By the time of the raid on Lyford’s church in September, police had already pulled over the gang’s getaway car.
In late August, a churchwarden in Walcot, near Sleaford in Lincolnshire, spotted the three defendants trying to remove lead from the church.
He and his wife tailed the defendants’ car towards the A1, tracking the vehicle until police arrived.
Lead sheets found in the vehicle contained a ‘Smartwater’ chemical – an invisible substance used to mark high-value items – showing the metal was from another church.
Gigi Prundaru, 34, admitted 31 offences and was jailed for six years and a month. Laurentiu Rebeca, 27, pleaded guilty to 24 offences and received four years and 10 months’ imprisonment.
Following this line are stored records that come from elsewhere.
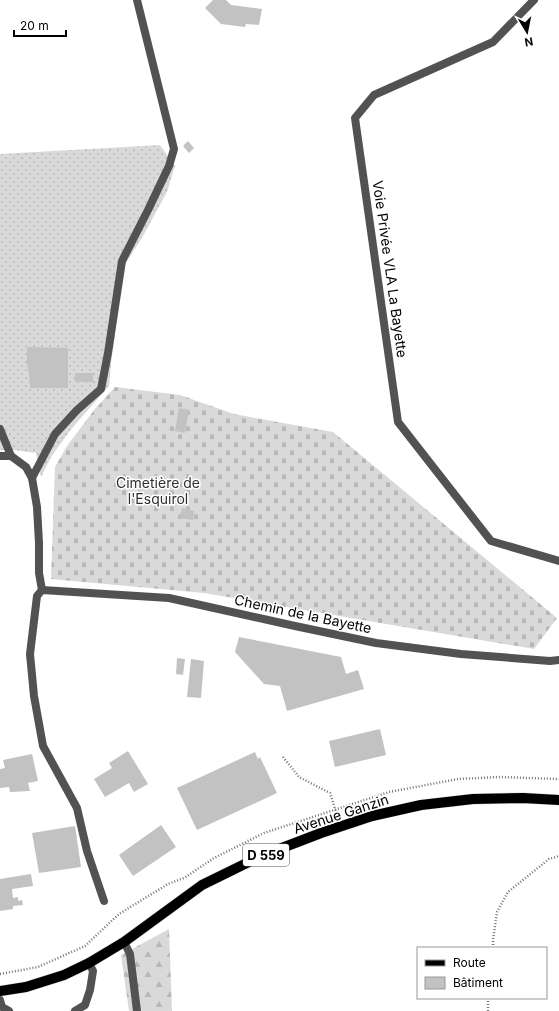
<svg xmlns="http://www.w3.org/2000/svg" width="559" height="1011" viewBox="0 0 559 1011" font-family="Inter,sans-serif">
	<defs>
		<pattern id="grass-dots" width="8" height="8" patternUnits="userSpaceOnUse"><rect width="8" height="8" fill="#d9d9d9"/><path d="M2 2h.1M6 6h.1" fill="none" stroke="#b8b8b8" stroke-width="1.8" stroke-linecap="round"/></pattern>
		<pattern id="forest-firs" width="22" height="20" patternUnits="userSpaceOnUse"><rect width="22" height="20" fill="#d9d9d9"/><path d="M5 1l3.5 6h-7zM16 11l3.5 6h-7z" fill="#b8b8b8"/></pattern>
		<pattern id="cemetery-stones" width="16" height="16" patternUnits="userSpaceOnUse"><rect width="16" height="16" fill="#d9d9d9"/><path d="M2 7V4a2 2 0 0 1 4 0v3zM10 15v-3a2 2 0 0 1 4 0v3z" fill="#b8b8b8"/></pattern>
	</defs>
	<rect width="100%" height="100%" fill="#fff"/>
	<path fill="url(#grass-dots)" d="M 160,145 L 175,166 L 167,192 L 143,236 L 124,266 L 111,364 L 109,386 L 72,428 L 51,457 L 41,477 L 36,453 L 14,450 L 0,450 L 0,154 Z"/>
	<path fill="url(#forest-firs)" d="M 169,929 L 172,1011 L 129,1011 L 121,955 Z"/>
	<path fill="url(#cemetery-stones)" d="M 115,387 L 180,395 L 234,414 L 333,432 L 557,618 L 534,649 L 204,593 L 51,579 L 55,467 L 67,446 L 82,426 L 95,409 Z"/>
	<g fill="#c2c2c2">
		<path d="M 213,0 L 226,0 L 231,5 L 262,9 L 259,25 L 246,24 L 245,27 L 221,24 L 205,8 Z"/>
		<path d="M 188,141 L 194,148 L 189,153 L 183,146 Z"/>
		<path d="M 27,347 L 68,348 L 68,388 L 30,388 L 29,372 L 28,372 L 28,367 L 27,367 Z"/>
		<rect x="75" y="373" width="18" height="9"/>
		<path d="M 179,408 L 189,410 L 185,433 L 175,431 Z"/>
		<path d="M 182,508 L 194,511 L 193,520 L 180,518 Z"/>
		<path d="M 239,637 L 341,657 L 346,674 L 358,670 L 364,689 L 287,711 L 280,686 L 264,684 L 235,652 Z"/>
		<path d="M 177,658 L 185,659 L 183,675 L 176,674 Z"/>
		<path d="M 191,659 L 204,661 L 201,698 L 187,697 Z"/>
		<path d="M 380,729 L 386,755 L 335,767 L 329,741 Z"/>
		<path d="M 128,751 L 148,784 L 134,792 L 129,783 L 105,797 L 94,779 L 112,768 L 109,763 Z"/>
		<path d="M 255,752 L 258,759 L 260,757 L 277,793 L 197,830 L 177,788 Z"/>
		<path d="M 32,754 L 38,781 L 28,783 L 30,791 L 10,792 L 9,787 L 0,788 L 0,769 L 5,768 L 3,760 Z"/>
		<path d="M 161,825 L 176,847 L 133,876 L 119,855 Z"/>
		<path d="M 75,826 L 81,867 L 39,873 L 32,833 Z"/>
		<path d="M 31,874 L 33,886 L 12,889 L 13,898 L 18,897 L 18,901 L 22,900 L 23,905 L 13,906 L 13,909 L 0,911 L 0,879 Z"/>
	</g>
	<g fill="none" stroke-linecap="round" stroke-linejoin="round">
		<defs>
			<path id="primary" d="M 0,991 L 26,987 L 64,975 L 89,963 L 124,942 L 202,885 L 261,856 L 321,833 L 372,816 L 421,805 L 473,799 L 523,798 L 559,800"/>
		</defs>
		<use href="#primary" stroke="#dbdbdb" stroke-width="11"/>
		<g stroke="#747474" stroke-width="2.5" stroke-dasharray="1 2" stroke-linecap="butt">
			<path d="M 283,757 L 299,777 L 330,793 L 337,815"/>
			<path d="M 493,948 L 493,940 L 497,912 L 508,892 L 549,859 L 559,856"/>
			<path d="M 0,974 L 38,967 L 85,946 L 119,914 L 168,884 L 184,878 L 214,858 L 264,833 L 389,792 L 458,779 L 500,777 L 559,779"/>
			<path d="M 488,998 L 488,1011"/>
		</g>
		<g stroke="#525252" stroke-width="8">
			<path d="M 534,0 L 493,42 L 374,95 L 355,118 L 398,422 L 491,541 L 559,561"/>
			<path d="M 0,429 L 11,456"/>
			<path d="M 0,1000 L 2,1007 L 9,1011"/>
			<path d="M 75,1011 L 85,1005 L 90,990 L 93,971 L 89,963"/>
		</g>
		<g stroke="#525252" stroke-width="8">
			<path d="M 0,456 L 11,456 L 26,467 L 32,478 L 37,507 L 39,543 L 39,573 L 42,590 L 37,596 L 30,654 L 34,696 L 43,746 L 77,808 L 87,851 L 104,901"/>
			<path d="M 32,478 L 55,434 L 77,410 L 101,389 L 108,353 L 122,261 L 148,210 L 169,166 L 174,149 L 137,0"/>
			<path d="M 42,590 L 169,598 L 295,626 L 376,643 L 461,654 L 550,661 L 559,660"/>
			<path d="M 124,942 L 130,954 L 137,1011"/>
		</g>
		<use href="#primary" stroke="#000" stroke-width="10"/>
	</g>
	<g text-anchor="middle" stroke-width="3" stroke-linejoin="round" paint-order="stroke">
		<rect fill="#fff" stroke="#4c4c4c" stroke-width="1" x="243" y="844" width="46" height="22" rx="3"/>
		<g font-size="13" font-weight="bold" fill="#000">
			<text x="266" y="860">D 559</text>
		</g>
		<g font-size="14" fill="#000" stroke="#fff">
			<text transform="translate(390 269) rotate(82)" y="5">Voie Privée VLA La Bayette</text>
			<text transform="translate(303 614) rotate(12)" y="5">Chemin de la Bayette</text>
			<text transform="translate(341 814) rotate(-18)" y="5">Avenue Ganzin</text>
		</g>
		<g font-size="14" fill="#303030" stroke="#fff">
			<text x="158" y="488">Cimetière de<tspan x="158" dy="16">l'Esquirol</tspan></text>
		</g>
	</g>
	<rect x="417" y="947" width="130" height="52" fill="#ffffff" stroke="#999999"/>
	<rect x="425" y="960" width="20" height="6" fill="#000000" stroke="#999999"/>
	<text x="453" y="967" font-size="12" fill="#000000">Route</text>
	<rect x="425" y="977" width="20" height="12" fill="#c2c2c2" stroke="#999999"/>
	<text x="453" y="987" font-size="12" fill="#000000">Bâtiment</text>
	<g transform="translate(527 32) rotate(170)" stroke="#ffffff" stroke-width="3" paint-order="stroke">
	<path d="M0-3L7 15L0 10L-7 15Z" fill="#000000"/>
	<text y="-6" font-size="11" font-weight="bold" text-anchor="middle" fill="#000000">N</text>
	</g>
	<path d="M14 30v6h52v-6" fill="none" stroke="#000000" stroke-width="2"/>
	<text x="20" y="30" font-size="12" fill="#000000" stroke="#ffffff" stroke-width="3" paint-order="stroke">20 m</text>
</svg>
Madalin Prundaru, 26, claimed to have been exploited by his cousin Gigi, alleging that he was recruited to do building work at unknown locations across the UK at night.
Jurors at Lincoln Crown Court found him guilty of 18 counts of theft. He received a two year community order.
Investigating officer DC Andrew Woodcock of Lincolnshire Police said: “It would be a mistake to consider these offences as victimless because it’s quite the opposite.
“Churches and religious sites hold a great deal of meaning for many people, as well as providing a hub for the community, and these crimes have had a negative impact on many people across the country.
“Thankfully, now, we have held to account a group of people who were so callously willing to commit these offences without a thought for others.”